There is a fear that Bill C-69 will open up the review process to anyone with an opinion, regardless of whether they are affected by the project or have relevant expertise. And, Findlay said, Bill C-69 provides too much political discretion in making decisions before reviews are completed, or even begun.

“C-69 is loaded with political discretion,” Findlay said. “In an environment where we’re seeing a lack of trust anyway, this is hugely problematic.”

Drance said the problem with Canada’s regulatory regime now is that it is more like a court system, in which everything from the economics of the project to climate change and First Nations issues gets debated, when it should focus strictly on whether the project will harm the environment and how to mitigate that harm.

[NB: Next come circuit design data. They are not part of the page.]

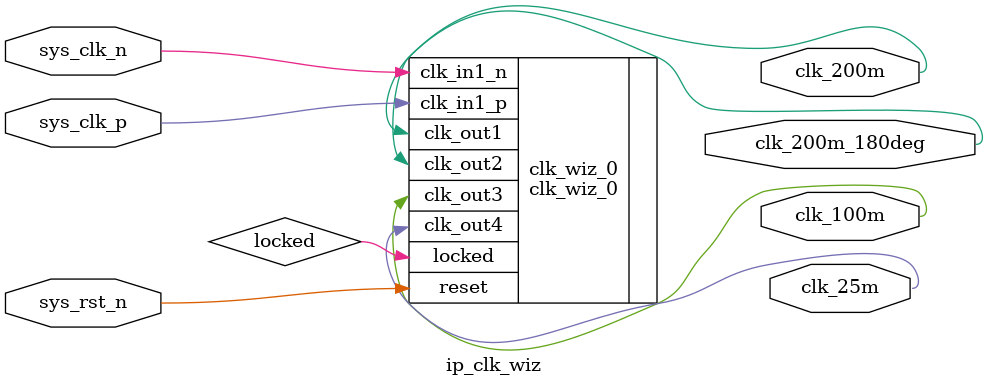
<source format=v>
module ip_clk_wiz(

input       sys_clk_p ,
input       sys_clk_n ,
input       sys_rst_n ,

output      clk_200m ,
output      clk_200m_180deg,
output      clk_100m ,
output      clk_25m
);

wire locked;

clk_wiz_0 clk_wiz_0(
    // Clock out ports
    .clk_out1(clk_200m),     // output clk_out1
    .clk_out2(clk_200m_180deg),     // output clk_out2
    .clk_out3(clk_100m),     // output clk_out3
    .clk_out4(clk_25m),     // output clk_out4
    // Status and control signals
    .reset(sys_rst_n), // input reset
    .locked(locked),       // output locked
   // Clock in ports
    .clk_in1_p(sys_clk_p),    // input clk_in1_p
    .clk_in1_n(sys_clk_n)    // input clk_in1_n
);

endmodule
</source>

All of those other big-picture issues – First Nations reconciliation and climate change policies – need to be addressed at a high level by the federal government, not within the narrow confines of specific project reviews, he said.

Drance added that it is clear the current approach to project-by-project First Nations consultation isn’t working. He points to Australia, which made a concerted effort to settle rights and title issues with its Aboriginal people once and for all, as an example Canada should follow.

“We have had this process of open-ended, rather abstract consultation and accommodation of First Nations for roughly 20 years,” Drance said. “And it may be time to start settling some of these things.

“Australia has settled something like 300 or 400 of these kinds of disputes and has a register of title so that anybody developing a project knows exactly who to go to and what to negotiate. That may well have cut some years off the approval process in Australia.”

Tom Isaac, an Aboriginal law expert at Cassels Brock, said Canada could not replicate Australia’s omnibus approach to settling land issues.

Section 35 of the Canadian Constitution protects Indigenous and treaty rights – something that Australia doesn’t have.

“Australia can unilaterally impose whatever measures they want to impose when it come to title. Canada is the only nation-state on the planet that has materially fettered the power of the state to unilaterally run rough-shod over Aboriginal rights in our Constitution.”